* [AUFGABEN UND ÜBUNGEN]:
[A] Welchen Anteil der weltweiten Lithiumvorkommen hat das Lithium-Dreieck laut dem Text über den Putsch in Bolivien mindestens?
[B] Führe den Text über den Putsch in Bolivien im Anschluss an seinen letzten Satz weiter.

* [DOKUMENTAUSZUG]:
/---
Was hat dein Smartphone mit dem Putsch in Bolivien zu tun?

Stellt sich raus: eine ganze Menge. Aber der Reihe nach. Zunächst mal – es war tatsächlich ein Putsch gegen die Regierung von Evo Morales.

Nun zum Smartphone: Dessen Lithium-Ionen-Akku basiert, wie der Name schon sagt, auf dem Alkalimetall Lithium. Und das, wie der Artikel Elon Musk, Bolivien und das Lithium-Puzzle in der Atacama-Wüste zeigt, spielt eine nicht unwesentliche Rolle beim Putsch in Bolivien, denn

das Lithium-Dreieck Argentinien-Chile-Bolivien [bildet] mit mindestens 50 Prozent der weltweiten Vorkommen die größte natürliche Reserve des strategischen Rohstoffs.

Elon Musk kommt natürlich vor allem als Inhaber der Elektroauto-Firma Tesla in diesem Spiel vor. E-Autos brauchen zwar um ein Vielfaches größere Akkus als Smartphones; dafür sind zur Zeit allerdings etwa 3,5 Milliarden Smartphones im Einsatz. Da kommt schon eine ganz schöne Menge Lithium zusammen.
\---
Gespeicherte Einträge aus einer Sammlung
/---
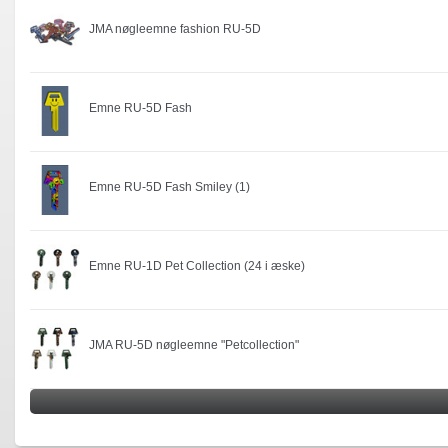
JMA nøgleemne fashion RU-5D
Emne RU-5D Fash
Emne RU-5D Fash Smiley (1)
Emne RU-1D Pet Collection (24 i æske)
JMA RU-5D nøgleemne "Petcollection"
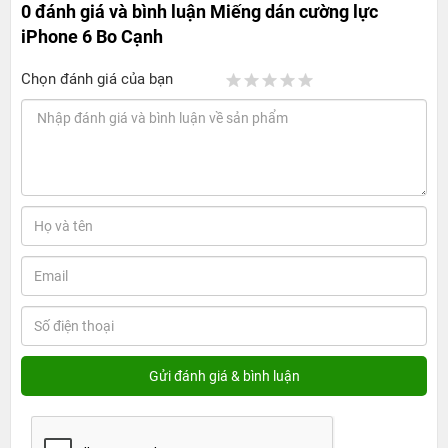
0 đánh giá và bình luận
Miếng dán cường lực
iPhone 6 Bo Cạnh
Chọn đánh giá của bạn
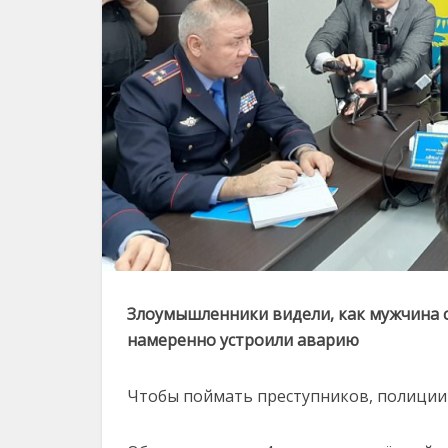
Злоумышленники видели, как мужчина сн
намеренно устроили аварию
Чтобы поймать преступников, полиции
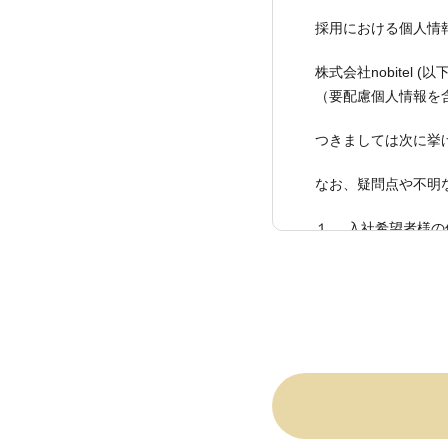
採用における個人情
株式会社nobite
（要配慮個人情報を
つきましては次に挙
なお、疑問点や不明
１． 入社希望者様
委任された個人情報
２．入社希望者様の
グラウンドチェック
３．採用業務を取り
場合は、秘密保持契
４．弊社は入社希望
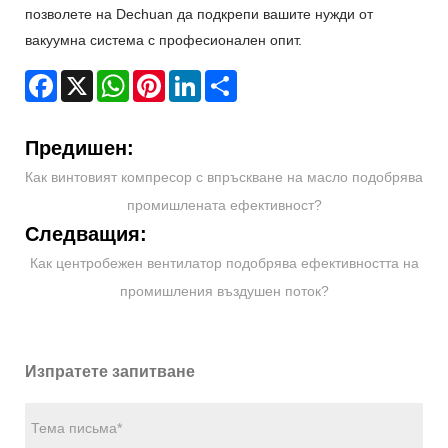
позволете на Dechuan да подкрепи вашите нужди от
вакуумна система с професионален опит.
Facebook
X
WhatsApp
Pinterest
LinkedIn
Share
Предишен:
Как винтовият компресор с впръскване на масло подобрява
промишлената ефективност?
Следващия:
Как центробежен вентилатор подобрява ефективността на
промишления въздушен поток?
Изпратете запитване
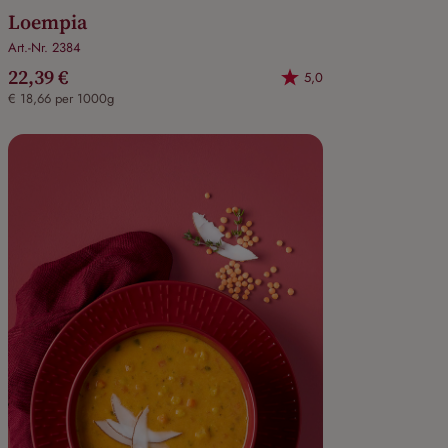
Loempia
Art.-Nr. 2384
22,39 €
5,0
€ 18,66 per 1000g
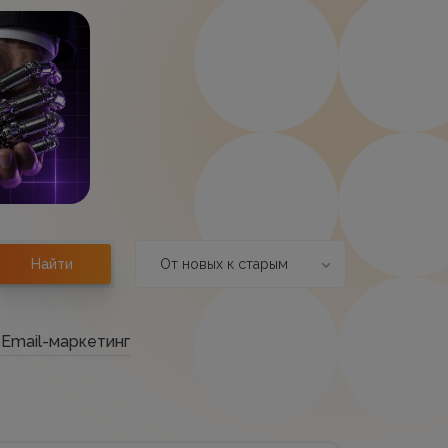
От новых к старым
Найти
Email-маркетинг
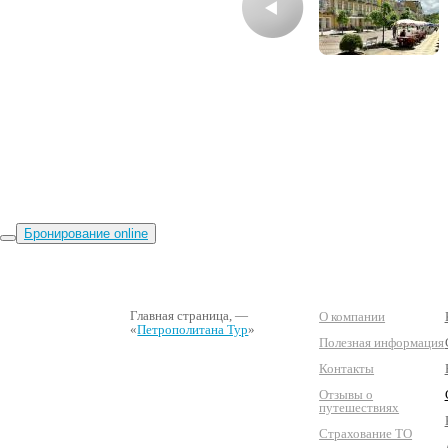
Бронирование online
Главная страница
, —
О компании
«
Петрополитана Тур
»
Полезная информация
Контакты
Отзывы о
путешествиях
Страхование ТО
\---
* [LÖSUNGEN JE AUFGABE]:
[A] Mindestens 50 Prozent.

[B]
Zurück nach Bolivien:

In Argentinien und Chile fördern bereits mehrere private Unternehmen das Metall. Anders war die Entscheidung der Regierung Morales in Bolivien. Die südamerikanischen Nationen sollten sich vielmehr auf die Wertschöpfung des Lithium-Rohstoffs mit der Herstellung von Batterien konzentrieren, anstatt das Metall als billige Handelsware zu verscherbeln, so Boliviens gestürzter, plurinationaler Staatschef. Folge dieses Verständnisses von nationaler Rohstoff-Souveränität und technologischer Autonomie war der Ende 2018 zwischen der staatlichen bolivianischen YLB und der deutschen Firma ACI Systems Alemania mit 51 zu 49 Prozent Aktienanteilen ausgehandelte Vertrag über die Lithium-Anreicherung und die Errichtung der ersten industriellen Lithium-Batteriefabrik auf lateinamerikanischem Boden. Der Vertrag wurde unter massivem politischen Druck von Morales jedoch überraschenderweise im Oktober 2019 wieder gekündigt.

Das war kurz vor dem Putsch.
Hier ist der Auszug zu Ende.